An electrode according to claim 1 having a surface area in the range of . 8 Ash content less than 4% by weight, more than 500m ² /g
It consists of activated carbon particles with a BET surface area and a particle size of 1 to 30 microns, present in a matrix of fibrillated carbon black-polytetrafluoroethylene, with the active surface laminated to the current distributor and the opposite surface An electrode according to claim 1, wherein the electrode comprising an active layer laminated to a porous, cohesive, hydrophobic polytetrafluoroethylene-containing waterproof layer is a laminated oxygen cathode. 9. The electrode according to claim 8, wherein the activated carbon particles are catalyzed with a noble metal. 10. The electrode according to claim 9, wherein the noble metal catalyst is platinum. 11. The electrode according to claim 9, wherein the noble metal catalyst is silver. 12. Mix carbon black particles homogeneously with an aqueous dispersion of polytetrafluoroethylene particles, dry the resulting mixture at a temperature in the range of 250° to 325°C, and mix the thus dried polytetrafluoroethylene particles with carbon. Thoroughly demineralized activated carbon particles are thoroughly dispersed in a mixture with black particles, the activated carbon particles being catalyzed with a small amount of noble metal, and the activated carbon particles and the dried polytetrafluorocarbon particles being catalyzed with a small amount of noble metal. 40 of the activated carbon particles based on the combination of ethylene particles and carbon black particles.
forming a homogeneous mixture containing ~80% by weight, fibrillating said homogeneous mixture, forming said fibrillated mixture into an active layer, and laminating a current distributor on the working side of said active layer, and the opposite side thereof. consisting of laminating a porous, cohesive, hydrophobic polytetrafluoroethylene-containing waterproof layer on the
Manufacturing method for laminated electrodes. 13 The carbon black particles have a particle size ranging from 50 to 3000 angstroms and a particle size ranging from 25 to 300 angstroms.

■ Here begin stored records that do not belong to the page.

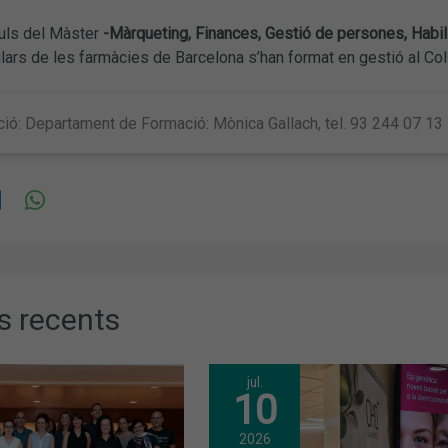
uls del Màster
-Màrqueting, Finances, Gestió de persones, Habil
ulars de les farmàcies de Barcelona s’han format en gestió al Col
ió: Departament de Formació: Mònica Gallach, tel. 93 244 07 1
s recents
jul.
10
2026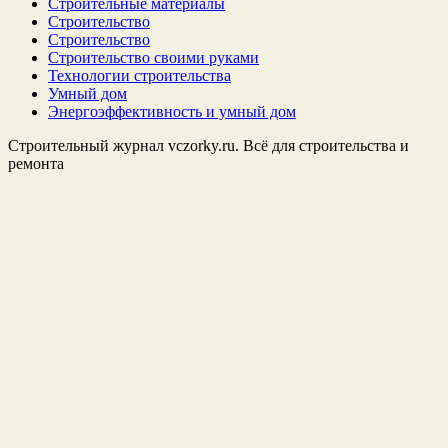
Строительные материалы
Строительство
Строительство
Строительство своими руками
Технологии строительства
Умный дом
Энергоэффективность и умный дом
Строительный журнал vczorky.ru. Всё для строительства и
ремонта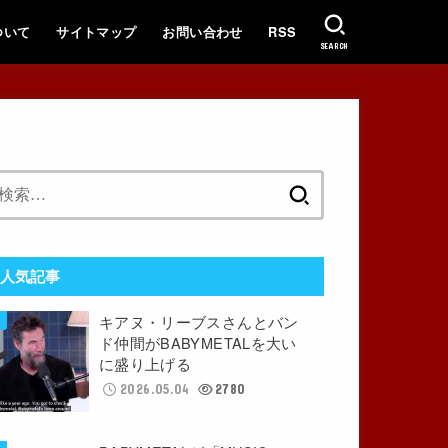
ついて
サイトマップ
お問い合わせ
RSS
SEARCH
検
索:
人気記事
キアヌ・リーブスさんとバン
ド仲間がBABYMETALを大い
に盛り上げる
2026.05.04
2780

13. A method according to claim 12 having a surface area in the range ^m2 /g. 14. The method of claim 13, wherein the carbon black is acetylene black. 15. The method of claim 12, wherein the activated carbon particles are silver catalyzed. 16. The method of claim 12, wherein the activated carbon particles are catalyzed with platinum. 17. The method of claim 12, wherein the activated carbon particles have a size in the range of 1 to 30 microns. 18 The polytetrafluoroethylene particles and carbon black particle components are the components of carbon black and polytetrafluoroethylene in the components.
13. The method of claim 12, containing 65 to 75 parts by weight of carbon black and 35 to 25 parts by weight of polytetrafluoroethylene per 100 parts by weight total. 19. The method of claim 12, wherein the total mixture contains 25 to 50% by weight of pore-forming filler.